Medications and Drugs

The most commonly remembered cause of miosis is opiate use.  From morphine to heroin and Fentanyl to Percocet and codeine, these medications can cause the pupils to be smaller than 2mm.  This is especially true in an overdose situation.  But the narcotic overdose requiring naloxone will also cause altered mental status/unconsciousness and respiratory depression requiring ventilatory assistance.

Other medications such as phenothiazine, lomotil (diphenoxylate), clonidine, barbiturates, clozapine, eye drops, GHB, antipsychotics such as olanzapine (Zyprexa), and valproate, can also cause miosis.  There are numerous Alzheimer’s medications such as tacrine and donezepil and cholinesterase inhibitor medications used to treat myasthenia gravis which can also cause tiny pupils.

Other substances

Nerve agents (sarin, VX) and organophosphate insecticides can cause miosis.  Certain poisonous mushrooms and nicotine poisoning can present with similar symptoms.  All of these substances have cholinergic effects and will likely have SLUDGEM symptoms such as increased sweating, bronchial secretions, diarrhea, GI distress, vomiting, salivation, and tearing.


There are numerous lesions that can lead to miosis.  Some of them will not include unconsciousness such as Horner’s syndrome, chronic lesions to the rostral midbrain from MS, Lyme disease, chronic alcoholism, etc. and lesions to the dorsal midbrain.  Argyll Robertson pupils are usually unilateral and due to syphilis or rarely, diabetes mellitus.

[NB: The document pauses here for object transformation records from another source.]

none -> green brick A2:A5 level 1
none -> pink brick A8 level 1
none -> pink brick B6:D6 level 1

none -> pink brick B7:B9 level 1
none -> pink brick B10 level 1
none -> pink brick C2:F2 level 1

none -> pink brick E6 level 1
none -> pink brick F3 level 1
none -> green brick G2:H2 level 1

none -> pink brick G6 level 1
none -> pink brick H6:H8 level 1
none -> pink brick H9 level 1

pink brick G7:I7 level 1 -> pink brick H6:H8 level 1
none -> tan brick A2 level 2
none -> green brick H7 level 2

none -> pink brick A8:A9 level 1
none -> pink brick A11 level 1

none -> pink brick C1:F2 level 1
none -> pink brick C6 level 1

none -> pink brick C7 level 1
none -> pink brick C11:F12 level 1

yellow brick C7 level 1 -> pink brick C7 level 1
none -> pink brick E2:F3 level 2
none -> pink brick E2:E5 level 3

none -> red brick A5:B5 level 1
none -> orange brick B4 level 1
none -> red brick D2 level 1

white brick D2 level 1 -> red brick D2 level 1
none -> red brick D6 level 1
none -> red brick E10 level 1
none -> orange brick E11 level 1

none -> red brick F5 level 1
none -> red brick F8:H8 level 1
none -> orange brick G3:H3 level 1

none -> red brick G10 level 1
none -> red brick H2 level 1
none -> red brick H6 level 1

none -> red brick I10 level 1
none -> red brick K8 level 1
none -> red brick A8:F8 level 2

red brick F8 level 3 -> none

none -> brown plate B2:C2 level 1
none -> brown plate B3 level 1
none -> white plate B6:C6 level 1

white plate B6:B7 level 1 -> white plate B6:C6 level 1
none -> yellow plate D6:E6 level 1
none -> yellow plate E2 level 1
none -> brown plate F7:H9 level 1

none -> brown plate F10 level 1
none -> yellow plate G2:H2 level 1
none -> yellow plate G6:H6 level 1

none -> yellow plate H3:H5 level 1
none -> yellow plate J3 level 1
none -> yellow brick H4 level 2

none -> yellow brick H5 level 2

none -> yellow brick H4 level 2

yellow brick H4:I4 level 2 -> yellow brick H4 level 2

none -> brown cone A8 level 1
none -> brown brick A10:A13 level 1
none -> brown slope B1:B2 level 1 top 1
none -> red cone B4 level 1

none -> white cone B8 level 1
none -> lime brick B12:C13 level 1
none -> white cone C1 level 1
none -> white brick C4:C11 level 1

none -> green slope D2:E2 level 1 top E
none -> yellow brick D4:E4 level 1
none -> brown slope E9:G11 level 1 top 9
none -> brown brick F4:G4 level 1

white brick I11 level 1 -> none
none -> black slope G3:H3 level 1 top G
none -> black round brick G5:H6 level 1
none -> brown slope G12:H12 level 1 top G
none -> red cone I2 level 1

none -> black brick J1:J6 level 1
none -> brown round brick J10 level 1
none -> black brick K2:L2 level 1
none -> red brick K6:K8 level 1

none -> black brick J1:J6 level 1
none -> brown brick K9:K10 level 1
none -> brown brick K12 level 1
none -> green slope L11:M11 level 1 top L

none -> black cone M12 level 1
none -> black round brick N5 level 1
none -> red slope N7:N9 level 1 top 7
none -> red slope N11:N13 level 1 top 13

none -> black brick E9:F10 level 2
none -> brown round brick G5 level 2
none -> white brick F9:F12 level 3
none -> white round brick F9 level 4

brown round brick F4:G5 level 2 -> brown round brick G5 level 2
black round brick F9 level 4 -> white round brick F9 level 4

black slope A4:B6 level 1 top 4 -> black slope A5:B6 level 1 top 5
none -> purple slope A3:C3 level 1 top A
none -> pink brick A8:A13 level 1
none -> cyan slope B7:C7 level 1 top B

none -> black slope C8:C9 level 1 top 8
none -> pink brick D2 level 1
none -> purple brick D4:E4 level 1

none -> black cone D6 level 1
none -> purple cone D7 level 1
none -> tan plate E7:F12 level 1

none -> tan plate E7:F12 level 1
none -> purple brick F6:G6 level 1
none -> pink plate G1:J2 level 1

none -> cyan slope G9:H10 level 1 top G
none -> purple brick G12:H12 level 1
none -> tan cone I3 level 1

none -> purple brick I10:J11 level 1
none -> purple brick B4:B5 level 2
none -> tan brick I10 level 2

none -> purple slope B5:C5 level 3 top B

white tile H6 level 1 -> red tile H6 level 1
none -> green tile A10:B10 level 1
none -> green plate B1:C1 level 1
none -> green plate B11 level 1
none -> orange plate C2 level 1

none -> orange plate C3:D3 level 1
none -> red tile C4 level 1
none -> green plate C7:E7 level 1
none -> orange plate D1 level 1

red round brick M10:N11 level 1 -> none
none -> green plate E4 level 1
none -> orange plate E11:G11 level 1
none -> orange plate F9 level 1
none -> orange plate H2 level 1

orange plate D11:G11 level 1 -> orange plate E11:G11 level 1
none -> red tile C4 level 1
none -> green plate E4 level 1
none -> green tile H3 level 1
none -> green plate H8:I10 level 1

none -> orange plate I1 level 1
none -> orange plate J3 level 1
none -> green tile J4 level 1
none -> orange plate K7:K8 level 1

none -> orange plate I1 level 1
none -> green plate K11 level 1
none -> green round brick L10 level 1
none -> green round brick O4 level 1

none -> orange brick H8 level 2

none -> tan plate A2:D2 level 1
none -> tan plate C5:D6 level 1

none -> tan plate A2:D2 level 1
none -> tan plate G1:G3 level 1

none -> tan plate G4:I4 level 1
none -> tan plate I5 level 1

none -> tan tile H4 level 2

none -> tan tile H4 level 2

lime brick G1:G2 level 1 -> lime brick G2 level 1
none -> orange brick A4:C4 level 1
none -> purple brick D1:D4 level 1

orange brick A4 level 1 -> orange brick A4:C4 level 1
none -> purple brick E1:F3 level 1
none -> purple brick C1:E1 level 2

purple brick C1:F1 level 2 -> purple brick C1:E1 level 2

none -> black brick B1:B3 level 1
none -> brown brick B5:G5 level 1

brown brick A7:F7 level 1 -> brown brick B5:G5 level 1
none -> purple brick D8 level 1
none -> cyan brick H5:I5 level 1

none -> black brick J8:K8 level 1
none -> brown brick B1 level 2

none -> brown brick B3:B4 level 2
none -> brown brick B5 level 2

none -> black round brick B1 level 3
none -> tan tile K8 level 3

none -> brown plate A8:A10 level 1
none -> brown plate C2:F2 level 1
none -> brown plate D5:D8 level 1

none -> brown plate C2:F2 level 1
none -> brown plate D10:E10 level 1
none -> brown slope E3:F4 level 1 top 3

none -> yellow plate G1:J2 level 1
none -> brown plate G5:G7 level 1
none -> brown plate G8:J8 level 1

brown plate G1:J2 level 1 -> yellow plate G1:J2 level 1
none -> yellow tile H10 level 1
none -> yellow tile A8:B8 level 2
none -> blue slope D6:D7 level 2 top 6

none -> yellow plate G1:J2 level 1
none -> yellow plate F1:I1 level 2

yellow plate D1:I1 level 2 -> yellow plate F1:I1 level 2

A pontine stroke or hemorrhage is often a cause of bilateral miosis accompanied by a sudden loss of consciousness.  It may be accompanied by spastic shaking or jerking that can be mistaken for seizures.  These brainstem strokes account for only about 7% of ischemic events but cause worsening neurologic issues.  Other symptoms can include vertigo, dizziness, and headache.  They can also have slurred speech and appear intoxicated.

Other causes

Neurosyphillis, very deep sleep, and anterior uveitis (inflammation to the middle eye layer from trauma or infection) can also cause miosis.  Aging can also cause your pupils to become pinpoint or smaller.  Senile miosis occurs as the eyes age and the dilator muscles atrophy.  This usually starts in your 70’s and above but can be worsened with medications that also cause constriction.


As you can see, there are numerous reasons why a patient may have constricted or pinpoint pupils other than an opiate overdose. Sometimes the hoof beats are horses but they can be zebras.  Use your powerful assessment and history taking skills to start

Here are some reminders about naloxone administration to a patient with miosis:

  • If you have a patient with a known opiate overdose with apnea or respiratory depression and pinpoint pupils, control their airway and assist ventilations with BLS procedures and proceed with administration of naloxone.
  • If you patient is maintaining their airway, respirations, rate and oxygen saturations, please continue to assess and monitor the patient. Naloxone may not be needed unless their status declines.
  • If an ALS airway is inserted, do not administer naloxone.

If there are no obvious opiate sources, begin to consider alternative causes of miosis—are you checking the pupils in a dimly lit place? Are they truly 2mm or less?  Do they have apnea/respiratory depression?  Do they have other conflicting signs and symptoms?  Does the patient have other medical conditions or take medications that can be the cause or miosis?